Sebelum kamu buru-buru menyetorkan sejumlah uang ke platform investasi, ada baiknya menyimak beberapa tips sederhana agar langkah awammu tetap berada di jalur yang aman. Pertama, pastikan kamu selalu memakai “uang dingin” atau dana nganggur untuk berinvestasi. Artinya, uang tersebut memang sengaja disisihkan dan dipastikan tidak akan dipakai untuk kebutuhan pokok sehari-hari dalam waktu dekat. Jangan pernah sekali-kali nekat pakai uang dapur atau uang utang demi main saham atau obligasi karena risikonya bakal sangat berbahaya buat kesehatan mental maupun finansialmu.

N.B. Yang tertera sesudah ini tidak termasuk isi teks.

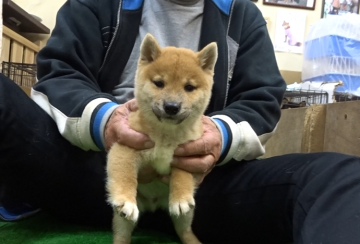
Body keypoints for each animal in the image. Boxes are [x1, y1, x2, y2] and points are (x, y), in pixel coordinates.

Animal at [105, 33, 218, 244]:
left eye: (189, 87)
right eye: (159, 83)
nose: (171, 107)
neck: (165, 135)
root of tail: (153, 204)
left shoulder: (189, 153)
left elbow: (182, 174)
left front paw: (180, 197)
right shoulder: (126, 146)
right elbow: (126, 175)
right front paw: (125, 199)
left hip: (186, 216)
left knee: (184, 230)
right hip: (123, 221)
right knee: (121, 234)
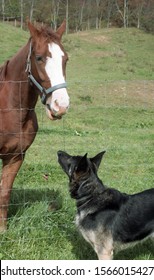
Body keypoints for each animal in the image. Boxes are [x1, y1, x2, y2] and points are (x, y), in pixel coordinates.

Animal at [0, 20, 69, 232]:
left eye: (65, 59)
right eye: (39, 58)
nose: (61, 105)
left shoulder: (15, 157)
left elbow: (4, 194)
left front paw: (2, 230)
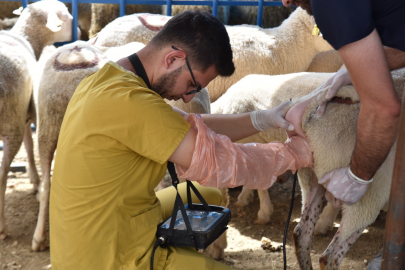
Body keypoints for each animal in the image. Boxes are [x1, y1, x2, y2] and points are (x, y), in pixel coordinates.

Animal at [0, 0, 76, 243]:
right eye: (66, 17)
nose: (79, 32)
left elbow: (29, 143)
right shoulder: (22, 115)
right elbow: (29, 143)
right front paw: (34, 180)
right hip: (11, 122)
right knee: (2, 176)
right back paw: (3, 227)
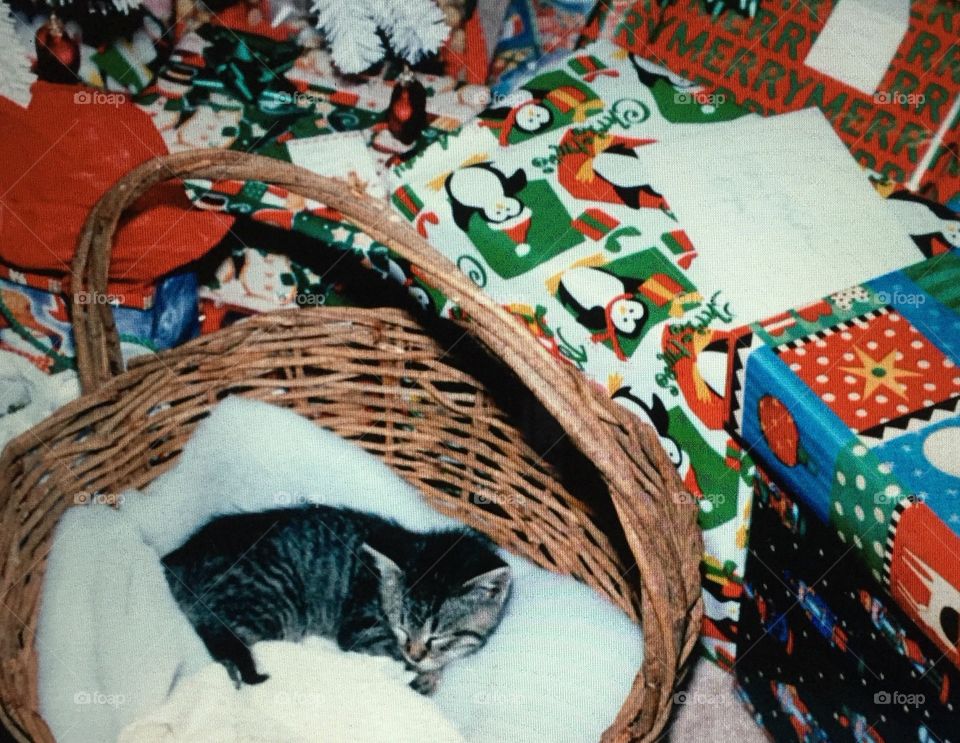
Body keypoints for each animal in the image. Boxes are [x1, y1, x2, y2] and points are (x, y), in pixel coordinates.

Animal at [161, 502, 512, 696]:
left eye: (437, 635)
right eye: (401, 627)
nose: (414, 654)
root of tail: (179, 559)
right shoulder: (362, 630)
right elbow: (399, 661)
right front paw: (423, 675)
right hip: (273, 605)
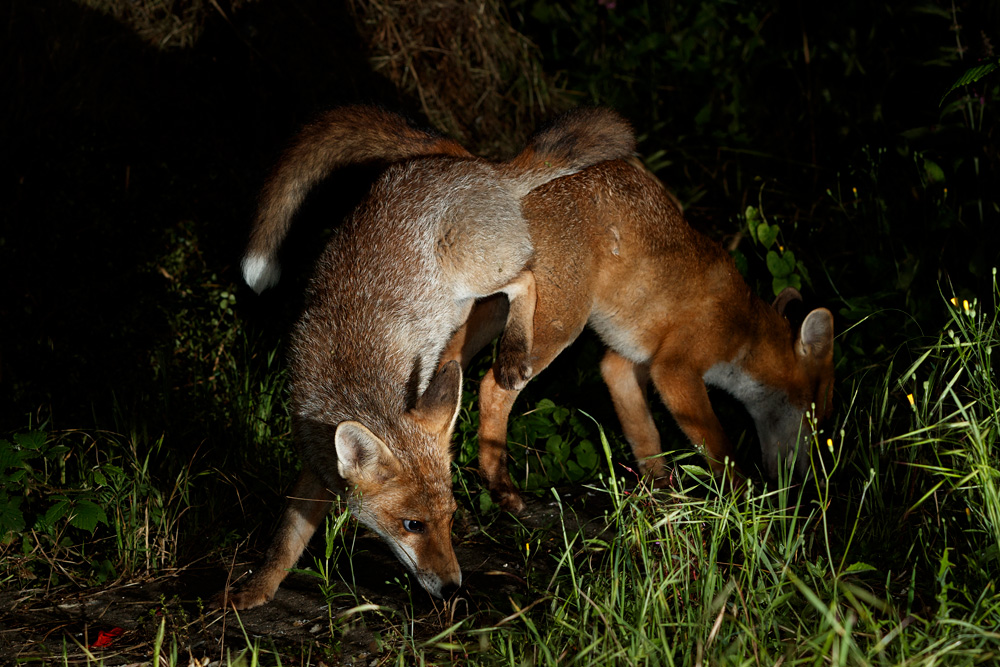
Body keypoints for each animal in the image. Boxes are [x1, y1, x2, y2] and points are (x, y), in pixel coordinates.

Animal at [213, 105, 636, 609]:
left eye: (451, 517)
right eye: (413, 525)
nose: (454, 588)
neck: (353, 380)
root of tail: (479, 166)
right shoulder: (316, 463)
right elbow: (285, 541)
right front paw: (253, 592)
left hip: (471, 266)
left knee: (527, 278)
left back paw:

Tips kedua, kenali dulu legalitas platform atau perusahaan sekuritas tempat kamu mau bertransaksi. Pastikan aplikasi investasi yang kamu pakai sudah terdaftar dan diawasi dengan ketat oleh lembaga resmi negara agar dana investasimu terlindungi dengan baik dari berbagai modus penipuan investasi bodong yang kian marak. Selain itu, kamu juga bisa mempelajari platform edukasi keuangan seperti VIP55 Login yang kerap membagikan wawasan mendalam mengenai cara mengelola keuangan pribadi secara cerdas sebelum benar-benar terjun langsung ke dunia pasar modal yang dinamis.

Kesimpulan

Memahami perbedaan antara saham dan obligasi merupakan kunci utama sebelum seseorang melangkah lebih jauh ke dalam dunia investasi finansial. Saham memberikan status kepemilikan penuh atas sebuah perusahaan dengan potensi keuntungan selangit sekaligus risiko fluktuasi harga yang cukup ekstrem. Di sisi lain, obligasi menempatkan posisimu sebagai pemberi pinjaman yang menawarkan kepastian pendapatan tetap berupa kupon dengan tingkat keamanan yang jauh lebih stabil. Kedua instrumen ini memiliki kelebihan dan kekurangannya masing-masing yang bisa disesuaikan dengan kebutuhan hidup serta gaya finansialmu. Yang paling penting adalah jangan pernah berhenti belajar, kenali batasan diri sendiri, dan mulailah merencanakan masa depan keuangan dari sekarang dengan langkah yang bijak serta terukur.